David Seiler @ 2023-12-03T23:16 (+13)

...it still helps move the conversation forward by clarifying where the debate is at.

Anything Nate writes would do that, because he's one of the debaters, right?  He could have written "It's a stupid post and I'm not going to read it", literally just that one sentence, and it would still tell us something surprising about the debate.  In some ways that post would be better than the one we got: it's shorter, and much clearer about how much work he put in.  But I would still downvote it, and I imagine you would too.  Even allowing for the value of the debate itself, the bar is higher than that.

For me, that bar is at least as high as "read the whole article before replying to it".  If you don't have time to read an article that's totally fine, but then you don't have time to post about it either.

niplav @ 2023-12-03T21:16 (+3)

I felt-sense-disagree. (I haven't yet downvoted the article, but I strongly considered it). I'll try to explore why I feel that way.

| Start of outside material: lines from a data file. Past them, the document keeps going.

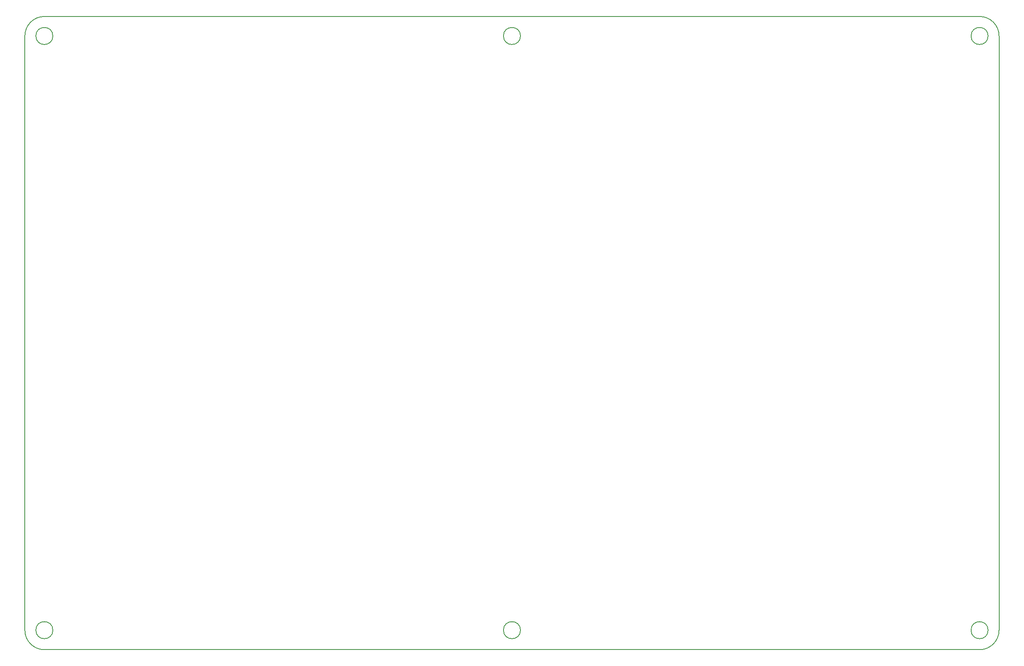
<source format=gbr>
G04 #@! TF.GenerationSoftware,KiCad,Pcbnew,(5.1.2-1)-1*
G04 #@! TF.CreationDate,2020-09-14T16:18:28+03:00*
G04 #@! TF.ProjectId,N32B,4e333242-2e6b-4696-9361-645f70636258,V0.1*
G04 #@! TF.SameCoordinates,Original*
G04 #@! TF.FileFunction,Profile,NP*
%FSLAX46Y46*%
G04 Gerber Fmt 4.6, Leading zero omitted, Abs format (unit mm)*
G04 Created by KiCad (PCBNEW (5.1.2-1)-1) date 2020-09-14 16:18:28*
%MOMM*%
%LPD*%
G04 APERTURE LIST*
%ADD10C,0.200000*%
G04 APERTURE END LIST*
D10*
X28416000Y-148312000D02*
X28416000Y-26312000D01*
X32416000Y-152312000D02*
G75*
G02X28416000Y-148312000I0J4000000D01*
G01*
X32415999Y-22312000D02*
X224416000Y-22312001D01*
X28415999Y-26312000D02*
G75*
G02X32415999Y-22312000I4000000J0D01*
G01*
X224444284Y-152312000D02*
X32415999Y-152312000D01*
X228416000Y-148312100D02*
G75*
G02X224444284Y-152312000I-4000000J0D01*
G01*
X228416000Y-26312001D02*
X228416000Y-148312100D01*
X224416001Y-22312000D02*
G75*
G02X228416000Y-26312001I-1J-4000000D01*
G01*
X34166000Y-26312000D02*
G75*
G03X34166000Y-26312000I-1750000J0D01*
G01*
X226166000Y-26312000D02*
G75*
G03X226166000Y-26312000I-1750000J0D01*
G01*
X34166000Y-148312000D02*
G75*
G03X34166000Y-148312000I-1750000J0D01*
G01*
X130166000Y-26312000D02*
G75*
G03X130166000Y-26312000I-1750000J0D01*
G01*
X226166000Y-148312000D02*
G75*
G03X226166000Y-148312000I-1750000J0D01*
G01*
X130165999Y-148312000D02*
G75*
G03X130165999Y-148312000I-1749999J0D01*
G01*
M02*

</source>
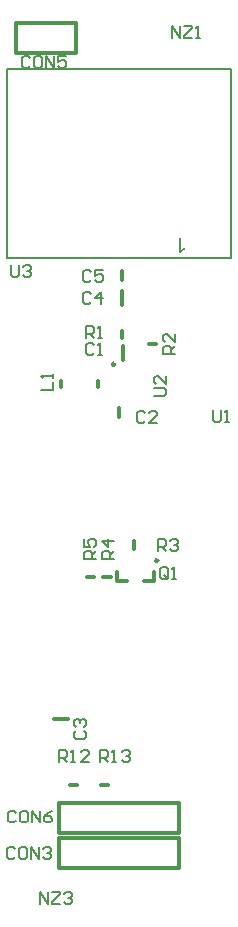
<source format=gto>
G04 Layer_Color=14474460*
%FSLAX24Y24*%
%MOIN*%
G70*
G01*
G75*
%ADD22C,0.0118*%
%ADD24C,0.0098*%
%ADD33C,0.0080*%
%ADD34C,0.0060*%
G36*
X6171Y22545D02*
X6172Y22546D01*
X6176Y22549D01*
X6180Y22553D01*
X6187Y22558D01*
X6195Y22565D01*
X6205Y22572D01*
X6217Y22580D01*
X6229Y22587D01*
X6230D01*
X6231Y22588D01*
X6235Y22591D01*
X6242Y22595D01*
X6251Y22599D01*
X6261Y22604D01*
X6272Y22609D01*
X6283Y22614D01*
X6293Y22618D01*
Y22560D01*
X6293D01*
X6291Y22558D01*
X6288Y22557D01*
X6285Y22555D01*
X6280Y22553D01*
X6275Y22550D01*
X6263Y22543D01*
X6249Y22535D01*
X6234Y22525D01*
X6219Y22514D01*
X6204Y22501D01*
X6204Y22501D01*
X6203Y22500D01*
X6201Y22498D01*
X6198Y22496D01*
X6191Y22489D01*
X6183Y22480D01*
X6174Y22470D01*
X6165Y22458D01*
X6157Y22447D01*
X6150Y22435D01*
X6110D01*
Y22933D01*
X6171D01*
Y22545D01*
D02*
G37*
D22*
X2480Y4724D02*
X2717D01*
X4213Y20709D02*
Y21181D01*
Y21535D02*
Y21850D01*
X4229Y18865D02*
Y19337D01*
X4110Y16975D02*
Y17290D01*
X1929Y6929D02*
X2402D01*
X6098Y1941D02*
Y2941D01*
X2098Y1941D02*
X6098D01*
X2098Y2941D02*
X6098D01*
X2098Y1941D02*
Y2941D01*
X665Y29106D02*
Y30106D01*
X2665D01*
Y29106D02*
Y30106D01*
X665Y29106D02*
X2665D01*
X3392Y17989D02*
Y18166D01*
X2152Y17989D02*
Y18166D01*
X4035Y11530D02*
X4370D01*
X4035D02*
Y11805D01*
X4921Y11530D02*
X5256D01*
Y11805D01*
X4189Y19613D02*
Y19849D01*
X5095Y19416D02*
X5331D01*
X4606Y12598D02*
Y12835D01*
X3583Y11654D02*
X3819D01*
X3031D02*
X3268D01*
X6098Y3122D02*
Y4122D01*
X2098Y3122D02*
X6098D01*
X2098Y4122D02*
X6098D01*
X2098Y3122D02*
Y4122D01*
X3504Y4724D02*
X3740D01*
D24*
X5404Y12195D02*
G03*
X5404Y12195I-49J0D01*
G01*
X3967Y18737D02*
G03*
X3967Y18737I-50J0D01*
G01*
D33*
X7834Y22283D02*
Y28583D01*
X384D02*
X7834D01*
X384Y22283D02*
Y28583D01*
Y22283D02*
X7834D01*
D34*
X1457Y748D02*
Y1148D01*
X1723Y748D01*
Y1148D01*
X1857D02*
X2123D01*
Y1081D01*
X1857Y815D01*
Y748D01*
X2123D01*
X2256Y1081D02*
X2323Y1148D01*
X2456D01*
X2523Y1081D01*
Y1015D01*
X2456Y948D01*
X2390D01*
X2456D01*
X2523Y881D01*
Y815D01*
X2456Y748D01*
X2323D01*
X2256Y815D01*
X2087Y5472D02*
Y5872D01*
X2287D01*
X2353Y5806D01*
Y5672D01*
X2287Y5606D01*
X2087D01*
X2220D02*
X2353Y5472D01*
X2486D02*
X2620D01*
X2553D01*
Y5872D01*
X2486Y5806D01*
X3086Y5472D02*
X2820D01*
X3086Y5739D01*
Y5806D01*
X3020Y5872D01*
X2886D01*
X2820Y5806D01*
X5866Y29606D02*
Y30006D01*
X6133Y29606D01*
Y30006D01*
X6266D02*
X6533D01*
Y29940D01*
X6266Y29673D01*
Y29606D01*
X6533D01*
X6666D02*
X6799D01*
X6733D01*
Y30006D01*
X6666Y29940D01*
X512Y22053D02*
Y21720D01*
X578Y21654D01*
X712D01*
X778Y21720D01*
Y22053D01*
X912Y21987D02*
X978Y22053D01*
X1112D01*
X1178Y21987D01*
Y21920D01*
X1112Y21853D01*
X1045D01*
X1112D01*
X1178Y21787D01*
Y21720D01*
X1112Y21654D01*
X978D01*
X912Y21720D01*
X3180Y21081D02*
X3113Y21148D01*
X2980D01*
X2913Y21081D01*
Y20815D01*
X2980Y20748D01*
X3113D01*
X3180Y20815D01*
X3513Y20748D02*
Y21148D01*
X3313Y20948D01*
X3580D01*
X3180Y21829D02*
X3113Y21896D01*
X2980D01*
X2913Y21829D01*
Y21563D01*
X2980Y21496D01*
X3113D01*
X3180Y21563D01*
X3580Y21896D02*
X3313D01*
Y21696D01*
X3447Y21763D01*
X3513D01*
X3580Y21696D01*
Y21563D01*
X3513Y21496D01*
X3380D01*
X3313Y21563D01*
X7244Y17211D02*
Y16878D01*
X7311Y16811D01*
X7444D01*
X7511Y16878D01*
Y17211D01*
X7644Y16811D02*
X7777D01*
X7711D01*
Y17211D01*
X7644Y17144D01*
X3275Y19395D02*
X3208Y19461D01*
X3075D01*
X3008Y19395D01*
Y19128D01*
X3075Y19061D01*
X3208D01*
X3275Y19128D01*
X3408Y19061D02*
X3541D01*
X3475D01*
Y19461D01*
X3408Y19395D01*
X4968Y17111D02*
X4901Y17178D01*
X4768D01*
X4701Y17111D01*
Y16845D01*
X4768Y16778D01*
X4901D01*
X4968Y16845D01*
X5367Y16778D02*
X5101D01*
X5367Y17045D01*
Y17111D01*
X5301Y17178D01*
X5167D01*
X5101Y17111D01*
X2659Y6526D02*
X2592Y6460D01*
Y6326D01*
X2659Y6260D01*
X2925D01*
X2992Y6326D01*
Y6460D01*
X2925Y6526D01*
X2659Y6660D02*
X2592Y6726D01*
Y6860D01*
X2659Y6926D01*
X2726D01*
X2792Y6860D01*
Y6793D01*
Y6860D01*
X2859Y6926D01*
X2925D01*
X2992Y6860D01*
Y6726D01*
X2925Y6660D01*
X621Y2577D02*
X554Y2644D01*
X421D01*
X354Y2577D01*
Y2311D01*
X421Y2244D01*
X554D01*
X621Y2311D01*
X954Y2644D02*
X821D01*
X754Y2577D01*
Y2311D01*
X821Y2244D01*
X954D01*
X1021Y2311D01*
Y2577D01*
X954Y2644D01*
X1154Y2244D02*
Y2644D01*
X1421Y2244D01*
Y2644D01*
X1554Y2577D02*
X1621Y2644D01*
X1754D01*
X1821Y2577D01*
Y2511D01*
X1754Y2444D01*
X1687D01*
X1754D01*
X1821Y2377D01*
Y2311D01*
X1754Y2244D01*
X1621D01*
X1554Y2311D01*
X1133Y28955D02*
X1066Y29022D01*
X933D01*
X866Y28955D01*
Y28689D01*
X933Y28622D01*
X1066D01*
X1133Y28689D01*
X1466Y29022D02*
X1333D01*
X1266Y28955D01*
Y28689D01*
X1333Y28622D01*
X1466D01*
X1533Y28689D01*
Y28955D01*
X1466Y29022D01*
X1666Y28622D02*
Y29022D01*
X1932Y28622D01*
Y29022D01*
X2332D02*
X2066D01*
Y28822D01*
X2199Y28889D01*
X2266D01*
X2332Y28822D01*
Y28689D01*
X2266Y28622D01*
X2132D01*
X2066Y28689D01*
X1490Y17874D02*
X1890D01*
Y18141D01*
Y18274D02*
Y18407D01*
Y18341D01*
X1490D01*
X1557Y18274D01*
X5739Y11641D02*
Y11908D01*
X5672Y11975D01*
X5539D01*
X5472Y11908D01*
Y11641D01*
X5539Y11575D01*
X5672D01*
X5606Y11708D02*
X5739Y11575D01*
X5672D02*
X5739Y11641D01*
X5872Y11575D02*
X6006D01*
X5939D01*
Y11975D01*
X5872Y11908D01*
X3008Y19613D02*
Y20013D01*
X3208D01*
X3275Y19946D01*
Y19813D01*
X3208Y19746D01*
X3008D01*
X3141D02*
X3275Y19613D01*
X3408D02*
X3541D01*
X3475D01*
Y20013D01*
X3408Y19946D01*
X5984Y19094D02*
X5584D01*
Y19294D01*
X5651Y19361D01*
X5784D01*
X5851Y19294D01*
Y19094D01*
Y19228D02*
X5984Y19361D01*
Y19761D02*
Y19494D01*
X5718Y19761D01*
X5651D01*
X5584Y19694D01*
Y19561D01*
X5651Y19494D01*
X5394Y12520D02*
Y12920D01*
X5594D01*
X5660Y12853D01*
Y12720D01*
X5594Y12653D01*
X5394D01*
X5527D02*
X5660Y12520D01*
X5794Y12853D02*
X5860Y12920D01*
X5994D01*
X6060Y12853D01*
Y12786D01*
X5994Y12720D01*
X5927D01*
X5994D01*
X6060Y12653D01*
Y12586D01*
X5994Y12520D01*
X5860D01*
X5794Y12586D01*
X3937Y12244D02*
X3537D01*
Y12444D01*
X3604Y12511D01*
X3737D01*
X3804Y12444D01*
Y12244D01*
Y12377D02*
X3937Y12511D01*
Y12844D02*
X3537D01*
X3737Y12644D01*
Y12911D01*
X3346Y12244D02*
X2947D01*
Y12444D01*
X3013Y12511D01*
X3147D01*
X3213Y12444D01*
Y12244D01*
Y12377D02*
X3346Y12511D01*
X2947Y12911D02*
Y12644D01*
X3147D01*
X3080Y12777D01*
Y12844D01*
X3147Y12911D01*
X3280D01*
X3346Y12844D01*
Y12711D01*
X3280Y12644D01*
X5269Y17677D02*
X5603D01*
X5669Y17744D01*
Y17877D01*
X5603Y17944D01*
X5269D01*
X5669Y18344D02*
Y18077D01*
X5403Y18344D01*
X5336D01*
X5269Y18277D01*
Y18144D01*
X5336Y18077D01*
X660Y3798D02*
X594Y3864D01*
X460D01*
X394Y3798D01*
Y3531D01*
X460Y3465D01*
X594D01*
X660Y3531D01*
X993Y3864D02*
X860D01*
X794Y3798D01*
Y3531D01*
X860Y3465D01*
X993D01*
X1060Y3531D01*
Y3798D01*
X993Y3864D01*
X1193Y3465D02*
Y3864D01*
X1460Y3465D01*
Y3864D01*
X1860D02*
X1727Y3798D01*
X1593Y3665D01*
Y3531D01*
X1660Y3465D01*
X1793D01*
X1860Y3531D01*
Y3598D01*
X1793Y3665D01*
X1593D01*
X3459Y5466D02*
Y5866D01*
X3659D01*
X3726Y5800D01*
Y5666D01*
X3659Y5600D01*
X3459D01*
X3592D02*
X3726Y5466D01*
X3859D02*
X3992D01*
X3925D01*
Y5866D01*
X3859Y5800D01*
X4192D02*
X4259Y5866D01*
X4392D01*
X4459Y5800D01*
Y5733D01*
X4392Y5666D01*
X4325D01*
X4392D01*
X4459Y5600D01*
Y5533D01*
X4392Y5466D01*
X4259D01*
X4192Y5533D01*
M02*

</source>
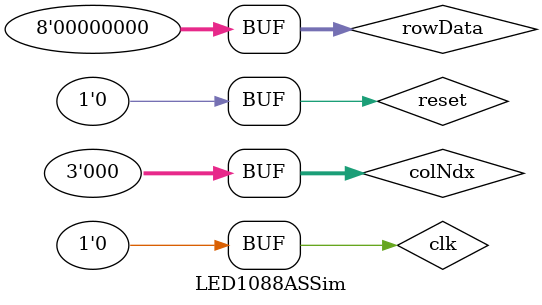
<source format=v>
`timescale 1ns / 100ps

module LED1088ASSim();
    
    reg clk = 0;
	reg reset = 0;
	wire [2:0] colNdx;
    reg [7:0] rowData = 0;
    reg [2:0] colNdx = 0;
    wire [7:0] rowPins;
    wire [7:0] colPins;

	LED1088AS led(clk, reset, rowData, colNdx, rowPins, colPins);


	initial begin
	
	end

endmodule

</source>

One reason probably is that I treat posts as having a different claim than other forms of publishing on this forum (and LessWrong)—they (implicitly) make a claim that they're finished & polished content. When I open a post I expect a person to have done some work that tries to uphold standards of scholarship and care, which this post doesn't show. I'd've been far less disappointed if this were a comment or a shortform post.

The other part is probably paying attention to status and the standards that are put upon people with high status: I expect high status people to not put much effort into whatever they produce as they can coast on status, which seems like the thing that's happening here. (Although one could argue that the MIRI fraction is losing status/already low-ish status and this consideration doesn't apply here).

Additionally, I was disappointed that the text didn't say anything that I wouldn't have expected, which probably fed into my felt-sense of wanting to downvote. I'm not sure I reflectively endorse this feeling.